A correlated question is “What is a university?” Is a university a coherent entity, or is it merely a convenient sharing of real estate by an amorphous assemblage of essentially independent scholars? The etymology of the word in the Latin adjective universus, which can be translated “all” or “whole,” suggests that in its origins the university was intended to be an organic unity, with the various components informing one another. If we are to achieve that ideal, as Christian scholars we need to find avenues for collaboration. Perhaps the interrelationships I have outlined in these fifteen weeks offer us a sketch for how such a true “university” might function; theology can offer a forum at which the various trails through the academy converge to form a genuine university.
The opening paragraphs of this entry suggest that theology might not be the only such forum in the Christian academy. Music in particular, and the arts more generally, could fill a similar role. Politics and music are not isolated from one another. Beethoven revoked his symphonic dedication to Napoleon when he realized that the Corsican had become a tyrant; in his pursuit of his craft, Semyon Bychkov had his citizenship revoked on the orders of Soviet officials.

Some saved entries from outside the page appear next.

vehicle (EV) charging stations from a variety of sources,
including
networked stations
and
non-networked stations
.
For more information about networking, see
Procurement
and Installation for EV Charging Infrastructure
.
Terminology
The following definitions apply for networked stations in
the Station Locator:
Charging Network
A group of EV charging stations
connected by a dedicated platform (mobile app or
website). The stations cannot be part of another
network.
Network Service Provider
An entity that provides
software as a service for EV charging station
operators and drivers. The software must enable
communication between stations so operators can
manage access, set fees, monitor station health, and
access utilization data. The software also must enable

Bychkov recognizes the “deep inner need for . . . spirituality” in society and Beethoven composed sacred music; music and theology can collaborate meaningfully and effectively. Similar comments can be made concerning theatre and . . .; but that task would require many more weeks and must be assigned to someone more competent than me.
For now I must conclude by returning to the beginning of this sequence of reflections. The Christian academy is (or should be) a reflection of a unified Ktisis (Creation) and should reveal the imprint of the Creator. When we strive for that ideal, we become Christian scholars living out our sacred calling in the Christian academy, embodying the best of what a university can be.
Scott, Rivers, ed. No Man Is an Island: A Selection from the Prose of John Donne. London: The Folio Society, 1997.